Ese primer contacto fue más de observadora que de participante, pero cuando volvió a la capital pampeana, la distancia se terminó. Subió a competir. “Cuando volví acá ese acercamiento se profundizó compitiendo…”, dice.
Poco tiempo después apareció ante los ojos de Nadia otro costado del freestyle, y comenzaron los cuestionamientos internos.
“En el mundo del freestyle hay mucho abuso de poder. Mucho”, afirma sin rodeos. “Y está tan naturalizado que a veces ni te das cuenta hasta que ya estás adentro. Muchas pibas entran buscando un lugar y hay gente que se aprovecha de eso. No solo en lo artístico, en lo personal también”.

–¿Como militante feminista sentiste necesidad de acompañar esas denuncias sobre esos comportamientos?
-Bueno, claro. Yo me formé en espacios feministas. Ahí aprendí a poner límites, a decir que no, a no dejar pasar ciertas cosas que en la cultura Hip Hop todavía se normalizan.
-Volviendo a la música y al lanzamiento de tu primer video, ¿te afectó el hate de parte del público femenino?
-No sé, no estoy segura de que haya sido así, de que haya habido hate.
-Bueno, algo hubo…
-Quizás a mí no me llegó, o no me llegó al punto de que me afecte. Creo que es parte del costo de ser mujer, y nosotras también tenemos que acostumbrarnos a tener conciencia de que formamos parte de la escena.
-Hoy hablabas de tu fragilidad, ¿creés que el hate, de llegarte de manera directa, te afectaría?

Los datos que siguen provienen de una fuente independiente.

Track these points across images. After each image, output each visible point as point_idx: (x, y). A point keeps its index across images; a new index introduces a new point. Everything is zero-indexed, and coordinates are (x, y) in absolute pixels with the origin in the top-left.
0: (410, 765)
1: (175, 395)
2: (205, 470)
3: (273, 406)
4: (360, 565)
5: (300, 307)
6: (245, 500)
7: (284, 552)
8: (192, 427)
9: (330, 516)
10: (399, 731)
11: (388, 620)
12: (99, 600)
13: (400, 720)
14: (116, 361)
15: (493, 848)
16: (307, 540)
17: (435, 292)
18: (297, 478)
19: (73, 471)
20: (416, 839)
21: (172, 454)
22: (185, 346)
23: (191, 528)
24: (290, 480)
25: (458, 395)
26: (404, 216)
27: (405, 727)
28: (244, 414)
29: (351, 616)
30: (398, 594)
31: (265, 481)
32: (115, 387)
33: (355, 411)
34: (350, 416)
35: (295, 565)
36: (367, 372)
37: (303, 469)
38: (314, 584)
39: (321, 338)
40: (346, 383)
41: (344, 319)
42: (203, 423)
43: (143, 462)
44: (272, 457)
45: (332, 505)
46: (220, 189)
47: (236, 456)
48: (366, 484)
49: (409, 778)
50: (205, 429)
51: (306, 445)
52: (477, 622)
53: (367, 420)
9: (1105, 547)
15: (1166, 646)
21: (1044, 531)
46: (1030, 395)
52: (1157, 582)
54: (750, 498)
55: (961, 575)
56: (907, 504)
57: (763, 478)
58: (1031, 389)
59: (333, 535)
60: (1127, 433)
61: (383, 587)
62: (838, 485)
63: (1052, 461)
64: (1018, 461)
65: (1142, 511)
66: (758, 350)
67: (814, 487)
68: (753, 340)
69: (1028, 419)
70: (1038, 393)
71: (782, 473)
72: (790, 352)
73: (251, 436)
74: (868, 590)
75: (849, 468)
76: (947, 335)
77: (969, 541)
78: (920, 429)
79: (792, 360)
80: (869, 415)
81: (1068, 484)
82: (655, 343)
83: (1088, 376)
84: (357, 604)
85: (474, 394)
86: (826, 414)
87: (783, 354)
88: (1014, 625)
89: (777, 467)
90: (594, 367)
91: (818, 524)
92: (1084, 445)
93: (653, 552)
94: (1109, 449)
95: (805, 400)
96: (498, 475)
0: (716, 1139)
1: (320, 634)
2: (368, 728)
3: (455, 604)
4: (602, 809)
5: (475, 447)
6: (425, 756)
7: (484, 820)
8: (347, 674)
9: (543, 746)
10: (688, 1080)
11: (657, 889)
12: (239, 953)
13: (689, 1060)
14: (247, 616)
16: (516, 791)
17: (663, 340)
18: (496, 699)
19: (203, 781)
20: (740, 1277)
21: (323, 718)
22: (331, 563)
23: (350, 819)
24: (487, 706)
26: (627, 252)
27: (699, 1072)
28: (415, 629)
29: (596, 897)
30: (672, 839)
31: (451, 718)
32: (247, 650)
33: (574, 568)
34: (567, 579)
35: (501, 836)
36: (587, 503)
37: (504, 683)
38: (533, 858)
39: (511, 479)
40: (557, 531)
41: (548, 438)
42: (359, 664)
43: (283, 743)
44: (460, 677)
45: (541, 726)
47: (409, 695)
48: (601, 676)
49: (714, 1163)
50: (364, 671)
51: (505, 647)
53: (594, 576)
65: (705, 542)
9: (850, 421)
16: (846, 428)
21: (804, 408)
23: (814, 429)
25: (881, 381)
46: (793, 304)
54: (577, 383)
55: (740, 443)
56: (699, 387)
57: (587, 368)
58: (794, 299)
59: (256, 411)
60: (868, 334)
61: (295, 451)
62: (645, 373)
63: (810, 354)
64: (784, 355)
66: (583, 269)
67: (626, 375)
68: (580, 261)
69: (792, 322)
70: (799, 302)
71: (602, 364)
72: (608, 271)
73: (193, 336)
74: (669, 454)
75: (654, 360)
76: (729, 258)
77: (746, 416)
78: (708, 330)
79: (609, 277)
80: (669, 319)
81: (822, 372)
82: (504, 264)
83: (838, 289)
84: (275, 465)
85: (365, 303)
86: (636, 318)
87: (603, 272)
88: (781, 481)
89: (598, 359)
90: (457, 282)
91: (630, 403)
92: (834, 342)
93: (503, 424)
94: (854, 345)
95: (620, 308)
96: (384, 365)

-Nunca me bajaría de algo que me apasiona, como es la música, por recibir críticas o bardeo. De eso estoy segura.
EL PORVENIR
En pleno proceso de grabación de su primer disco y con un par de fechas confirmadas, Nadia no se distancia de sus objetivos. Estudia producción, armonía y teoría. “Quiero ser música”, dice. “No intérprete, música”, remarca, mientras el vermut llega a su fin.
Para llegar a esos objetivos, Nadia se apalanca en todo lo que la formó. Desde el feminismo que fue tierra fértil para las inquietudes ideológicas de una piba que tenía 18 años hace una década; el esfuerzo de un padre que buscaba laburos extras para bancar sus estudios; las lecturas que le ordenan la voz, y hasta las noches en las que corrige trabajos institucionales o textos de escritores pretenciosos. Todo rubricado por la seguridad de que lo frágil y provocador también son lugares de pertenencia.